Archive for the ‘social networks’ Category.

No more scrabulous

As the wikipedia page reads:

As of 22 August 2008, the application has been blocked to the rest of the world.

That is, the facebook version has now been effectively torn down.

There’s always wordscraper. It has a couple of shortcomings (lack of blank tiles for example), but it’s pretty much the only real replacement available.

Hasbro sees Scrabulous as a Risk to their Monopoly

Hasbro, the owners of the Scrabble trademark, has sued the creators of Scrabulous.

The numbers are definitely on their side - the twin official Scrabble applications (due to other copyright reasons, the players United States and Canada have to use a different game than the rest of the world) get some tens of thousands users daily, whereas Scrabulous pulls in at least half a million players every day.

As the defendants, the Agarwalla brothers, are Indian and there are no tangible assets in the states, it’s pretty unclear how the case will proceed.

What if there was a smackdown, but no-one could see any of the blows?

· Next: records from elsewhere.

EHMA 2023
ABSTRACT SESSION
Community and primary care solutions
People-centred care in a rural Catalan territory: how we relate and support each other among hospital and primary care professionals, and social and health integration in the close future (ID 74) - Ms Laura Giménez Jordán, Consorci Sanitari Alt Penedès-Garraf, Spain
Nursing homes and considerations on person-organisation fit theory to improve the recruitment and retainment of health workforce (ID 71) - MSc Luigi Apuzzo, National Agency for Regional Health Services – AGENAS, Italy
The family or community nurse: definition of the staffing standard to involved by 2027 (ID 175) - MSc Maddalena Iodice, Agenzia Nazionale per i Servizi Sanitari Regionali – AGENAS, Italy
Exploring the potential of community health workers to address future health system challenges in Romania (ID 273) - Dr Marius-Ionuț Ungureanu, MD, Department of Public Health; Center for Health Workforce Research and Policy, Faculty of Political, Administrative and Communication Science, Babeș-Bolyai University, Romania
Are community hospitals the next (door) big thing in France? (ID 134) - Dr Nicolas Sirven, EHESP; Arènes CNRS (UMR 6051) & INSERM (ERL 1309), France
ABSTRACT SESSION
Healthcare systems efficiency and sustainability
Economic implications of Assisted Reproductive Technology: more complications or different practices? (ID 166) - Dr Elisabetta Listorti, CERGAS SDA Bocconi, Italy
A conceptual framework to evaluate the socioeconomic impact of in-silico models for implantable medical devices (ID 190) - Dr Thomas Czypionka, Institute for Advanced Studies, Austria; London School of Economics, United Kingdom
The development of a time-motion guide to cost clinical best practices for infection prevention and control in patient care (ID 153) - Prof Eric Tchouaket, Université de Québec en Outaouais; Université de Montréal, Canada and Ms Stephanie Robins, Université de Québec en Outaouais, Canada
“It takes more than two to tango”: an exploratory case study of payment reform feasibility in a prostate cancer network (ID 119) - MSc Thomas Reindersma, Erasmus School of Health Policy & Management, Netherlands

A Facebook engineer’s rebuttal to the aging, but still very much valid Facebook is the New AOL (in the walled garden-sense) is only available to an undefined subset of Facebook users, with apparently no way to expand the audience.

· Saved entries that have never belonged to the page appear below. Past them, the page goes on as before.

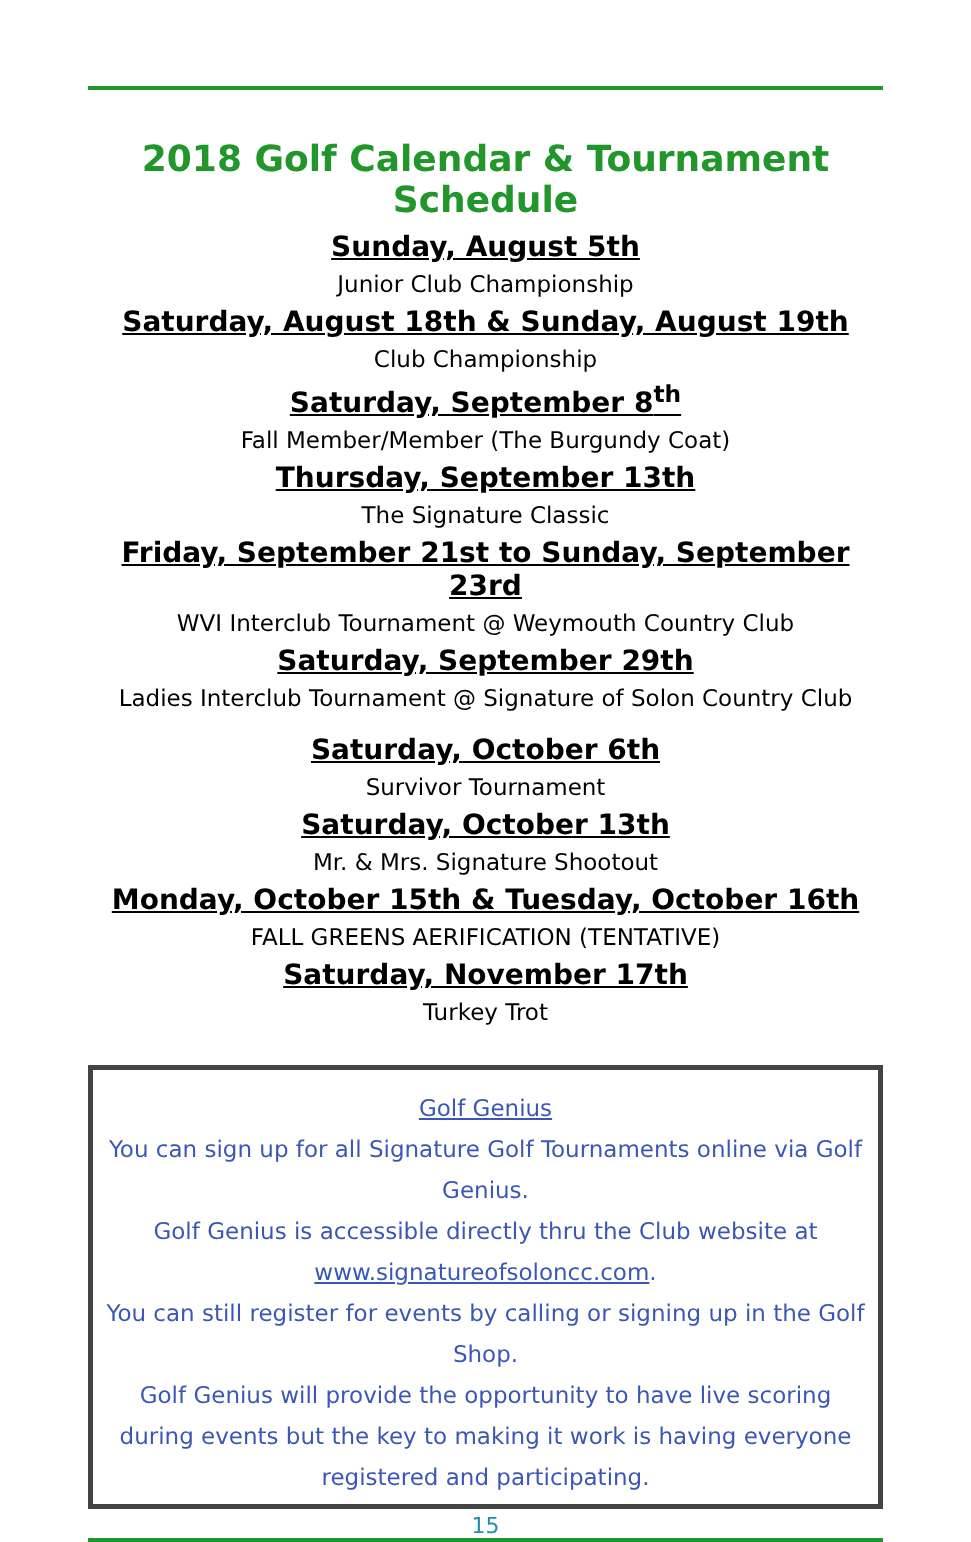2018 Golf Calendar & Tournament Schedule
Sunday, August 5th
Junior Club Championship
Saturday, August 18th & Sunday, August 19th
Club Championship
Saturday, September 8<sup>th</sup>
Fall Member/Member (The Burgundy Coat)
Thursday, September 13th
The Signature Classic
Friday, September 21st to Sunday, September 23rd
WVI Interclub Tournament @ Weymouth Country Club
Saturday, September 29th
Ladies Interclub Tournament @ Signature of Solon Country Club
Saturday, October 6th
Survivor Tournament
Saturday, October 13th
Mr. & Mrs. Signature Shootout
Monday, October 15th & Tuesday, October 16th
FALL GREENS AERIFICATION (TENTATIVE)
Saturday, November 17th
Turkey Trot
Golf Genius
You can sign up for all Signature Golf Tournaments online via Golf Genius.
Golf Genius is accessible directly thru the Club website at
www.signatureofsoloncc.com.
You can still register for events by calling or signing up in the Golf Shop.
Golf Genius will provide the opportunity to have live scoring during events but the key to making it work is having everyone registered and participating.
15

Don’t get me wrong, I’m quite fond of the implausibly extending social network, but this is beyond lame.

And while I’m pretty sure that the F8 08 will feature plenty of new tools for application developers, the walls of the garden are not likely to become any more porous.

Top 100, according to the LibraryThing

I chose LibraryThing as my book management solution a while back, but haven’t really been that active in entering data.

And to delay the inevitable “let’s go shelf by shelf”-effort, I spotted a nifty related meme the other day. The newest Tuesday Thingers post challenges readers to see which of the top 100 books they own and/or have read, “top 100″ referring to the most owned books on the service.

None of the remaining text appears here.